In response to our post on when is a deposit income, we had a reader write in the following:
"In regard to today’s blog: I have a tenant who , over the years, mails his rent that is due Jan 1 in the previous Dec. Obviously he is deducting the rent as a "prepay". I always deposit the check in Jan and count it in that year’s income. If one of us is audited, which one of us will get the penalty?"
As usual with tax law, the answer to this question is "It Depends'. Actually, unless the tenant and the landlord are related parties, neither party will be at risk with regards to an audit.

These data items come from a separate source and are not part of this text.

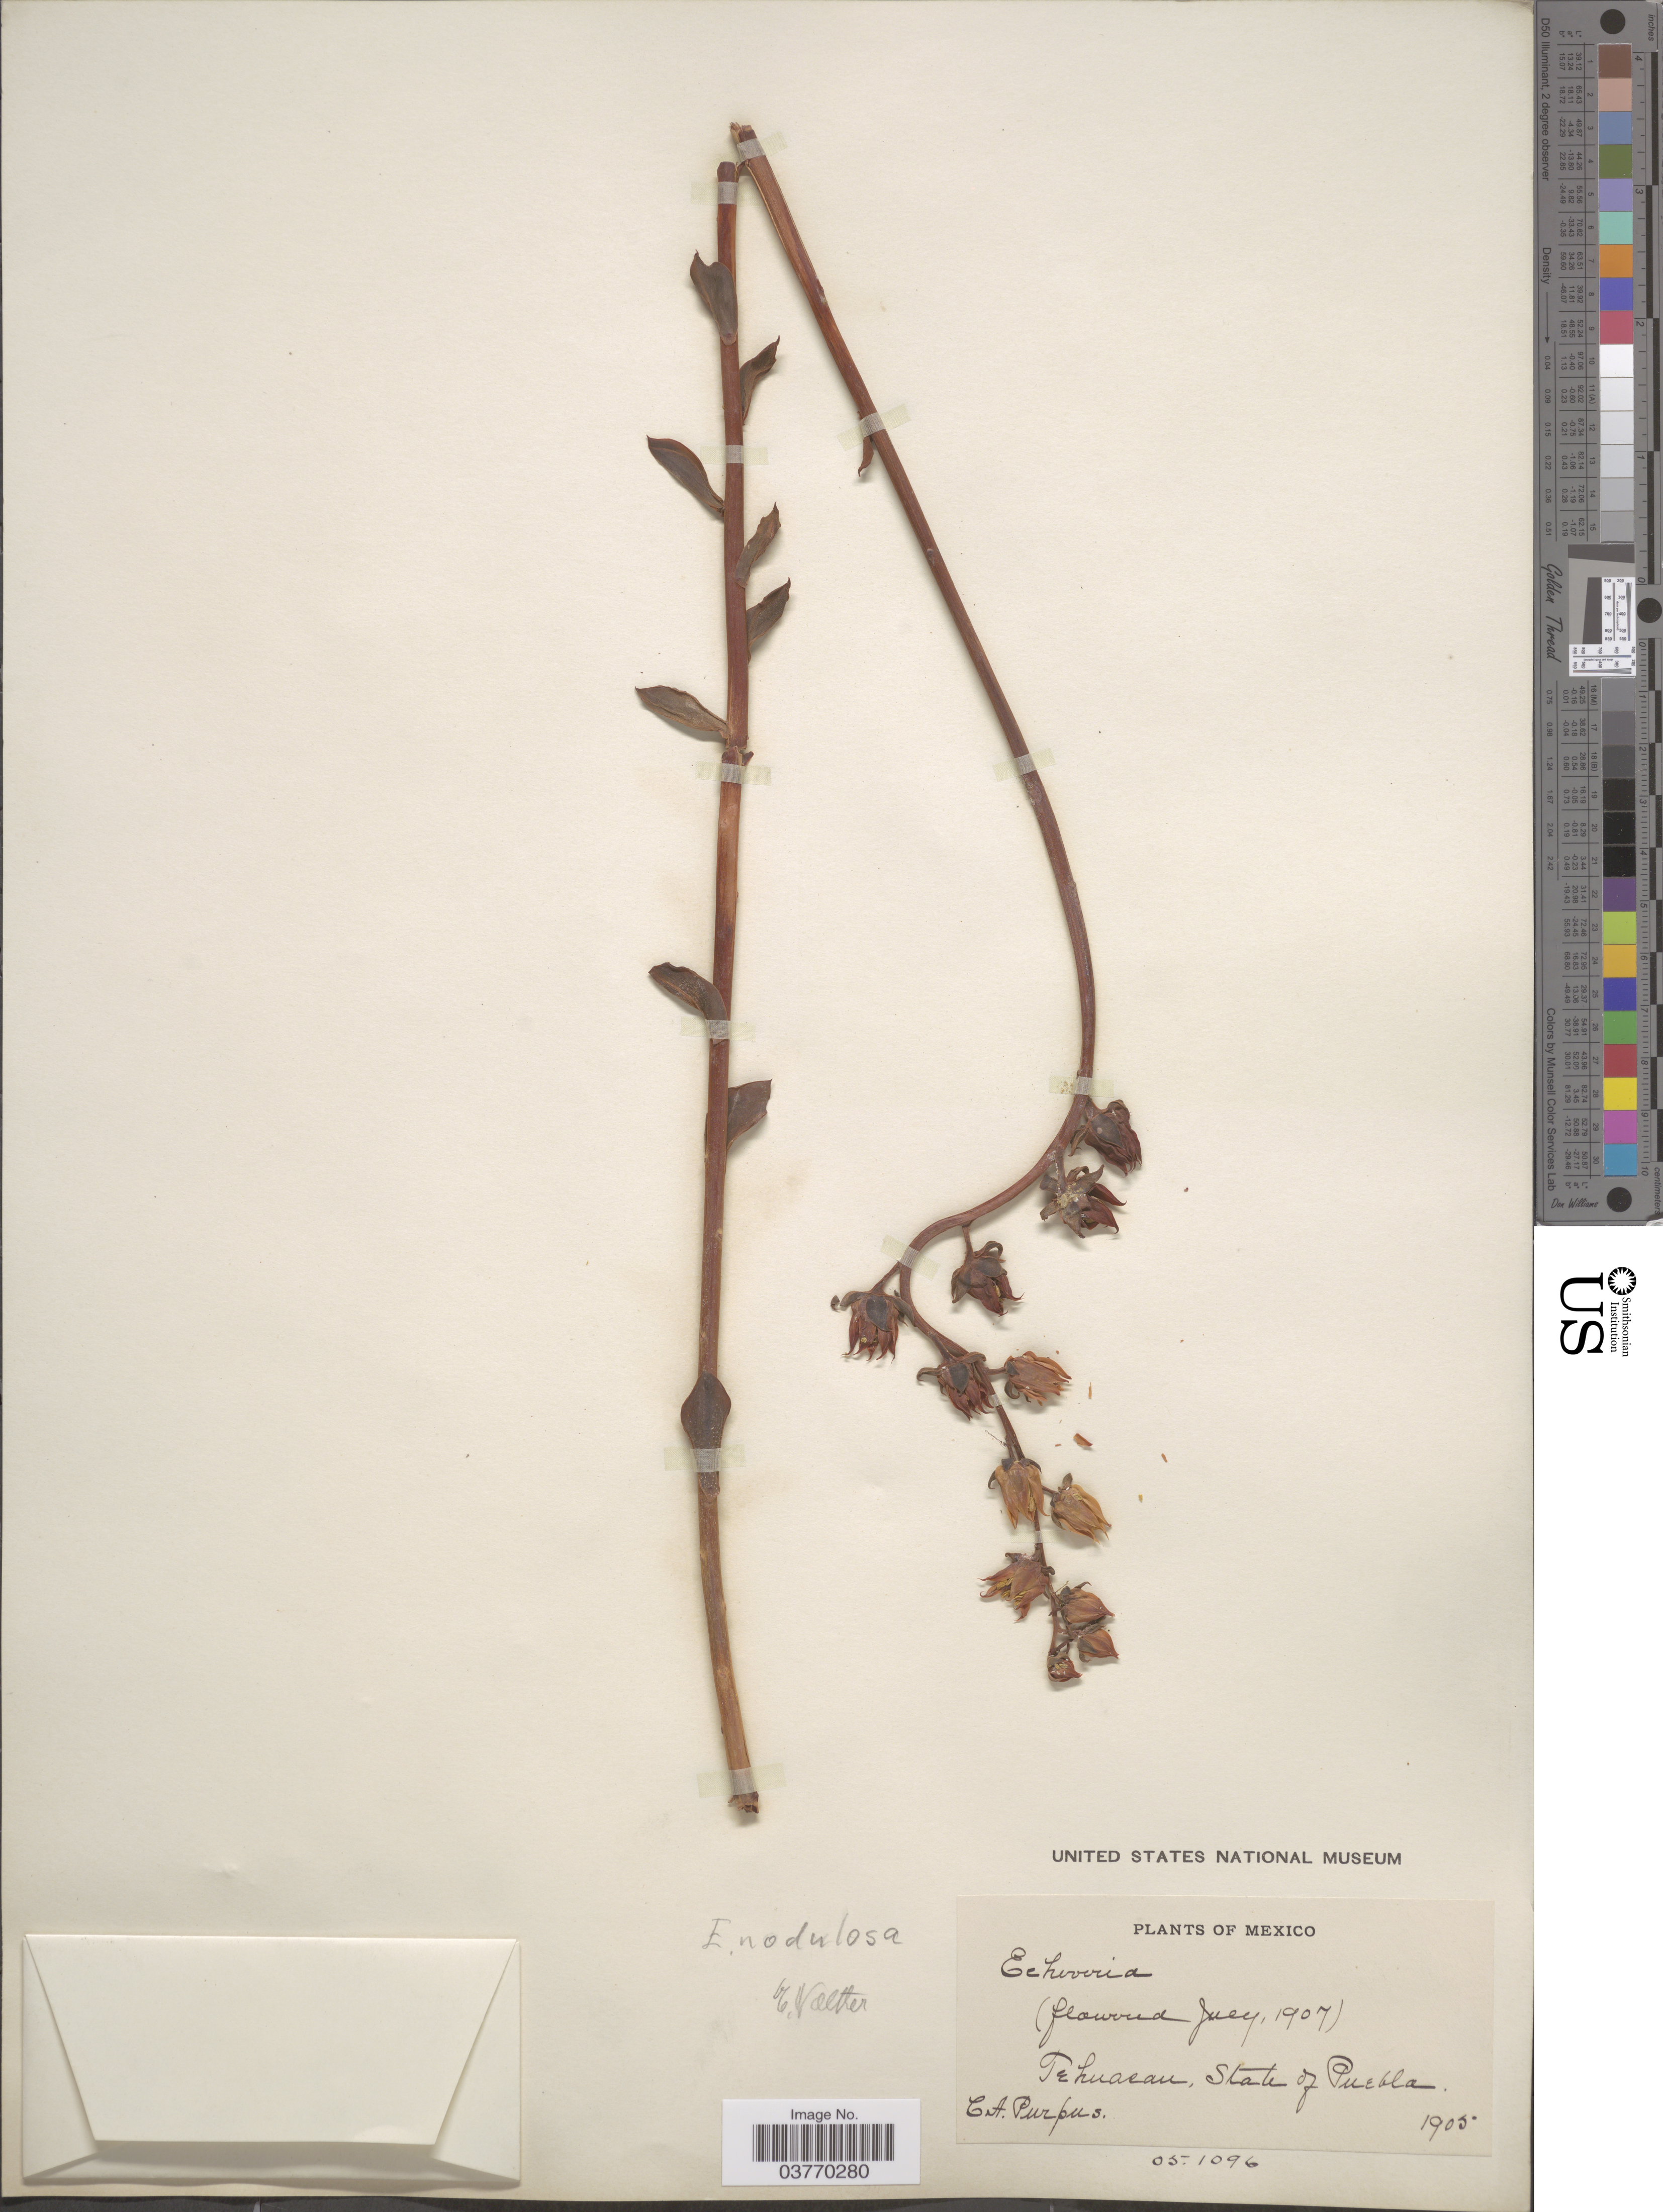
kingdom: Plantae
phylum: Tracheophyta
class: Magnoliopsida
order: Saxifragales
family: Crassulaceae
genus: Echeveria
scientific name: Echeveria nodulosa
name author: (Baker) Otto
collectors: C. A. Purpus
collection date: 1905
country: Mexico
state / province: Puebla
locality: Tehuacan.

A cash basis taxpayer can write and mail a check by December 31 and be able to deduct the payment in that year. If the landlord receives the check in the next year, it is income in that year. You want to be careful to document this if the check is dated too soon the previous year. For example a check dated the 29th to the 31st would probably be OK, if it is dated the 25th or sooner, you might have some issues on an audit, but as long as you document when you receive it, you should be fine.
If the tenant and landlord are related parties, then the tenant is not able to deduct the check until the landlord picks up the check as income. Related parties are usually family members or entities controlled by the same people. For example, if a corporation which is owned by a farmer, writes a rent check to the farmer for their land rent, the check is not deductible until the farmer reports it as income.